Western media focuses on what Europeans or Whites are doing for Africa and how they are saving Africa. This gives the false impression that Africa is a hopeless place needing salvation only they can offer. The dignity of Africans is not n their minds. This is why everyone has the perceptions of Africa that I started with.

The effect of this is damaging Africa's image. But more than that, it affects the African's themselves. It harms their self-image and weakens their self-confidence. This is why many Africans migrate from their homes to 'developed' nations, because out there is better than home. Which is far from true.

Africans, the Root Cause their Problems

There are really two tribes in Africa: the haves and the have-nots.

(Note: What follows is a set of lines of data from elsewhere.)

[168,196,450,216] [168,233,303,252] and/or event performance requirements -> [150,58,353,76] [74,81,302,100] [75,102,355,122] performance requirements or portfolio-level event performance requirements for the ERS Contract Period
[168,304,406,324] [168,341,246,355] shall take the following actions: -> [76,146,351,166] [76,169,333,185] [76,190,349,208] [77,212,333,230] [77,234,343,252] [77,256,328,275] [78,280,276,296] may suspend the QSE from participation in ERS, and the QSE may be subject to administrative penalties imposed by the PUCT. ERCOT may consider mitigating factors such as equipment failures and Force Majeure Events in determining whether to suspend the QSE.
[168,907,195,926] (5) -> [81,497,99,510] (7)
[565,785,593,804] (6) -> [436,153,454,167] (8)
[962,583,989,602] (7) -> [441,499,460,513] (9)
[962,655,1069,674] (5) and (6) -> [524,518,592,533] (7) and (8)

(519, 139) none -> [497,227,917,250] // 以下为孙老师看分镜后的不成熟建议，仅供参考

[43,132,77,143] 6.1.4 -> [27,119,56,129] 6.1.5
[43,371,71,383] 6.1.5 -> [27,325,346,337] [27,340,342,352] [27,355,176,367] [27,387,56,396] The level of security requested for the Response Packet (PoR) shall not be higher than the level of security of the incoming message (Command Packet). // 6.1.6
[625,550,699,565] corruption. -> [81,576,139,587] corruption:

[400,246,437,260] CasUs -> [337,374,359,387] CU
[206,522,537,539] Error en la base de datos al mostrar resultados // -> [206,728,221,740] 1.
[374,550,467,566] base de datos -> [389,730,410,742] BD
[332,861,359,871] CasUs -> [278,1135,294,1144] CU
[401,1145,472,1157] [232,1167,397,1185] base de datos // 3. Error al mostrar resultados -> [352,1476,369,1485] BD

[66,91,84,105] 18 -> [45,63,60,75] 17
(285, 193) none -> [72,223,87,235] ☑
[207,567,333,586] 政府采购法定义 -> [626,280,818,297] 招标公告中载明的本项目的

There are those who toil for their needs and those who lead lavish lifestyles for regardless of how little they contribute. There is nothing wrong with this: every society is like that. The problem comes in where the rich leaders are the barriers to the success of those below them.

Case example: An African youthful entrepreneur makes beautiful furniture. A Ministry in his country is looking for furniture for its premises. The entrepreneur takes his products to Ministry offices. The furniture is of high quality and it’s cheap. Then comes the minister. He will not give even a second look at what the entrepreneur has to offer. His ministry would rather import the same quality furniture from Europe. It comes with 'class'. The minister does not want 'home products'. Such is the scenario n the ground.

Governments will hire foreign contractors to do tasks that local companies are fully capable of handling. How are the local companies expected to develop?

Leadership and Vision

Africa is not short of brilliant people. They are everywhere. But they either lack vision for their country or the willpower to fight for and develop their home continent. They put their self desires before common good. By fact, there are leaders who shouldn’t be in their offices. They lack what it takes to push their countries forward. For some reason, they are always re-elected back into office. Call it brainwashing of an electorate. In fact, the electorate doesn’t hold their leaders accountable for their actions. But that’s a topic for another day. I digress.

African’s should come together. They should believe in themselves. A visitor will not come and build for you your home. As an African, you have the key to unlock the chains that are holding you down.

You can sit and wait for help. You can laze around waiting for someone to come and solve your problems, or you can rise up and say enough is enough. You are in control of your destiny. You control your future. Whether you make or break it it’s up to you.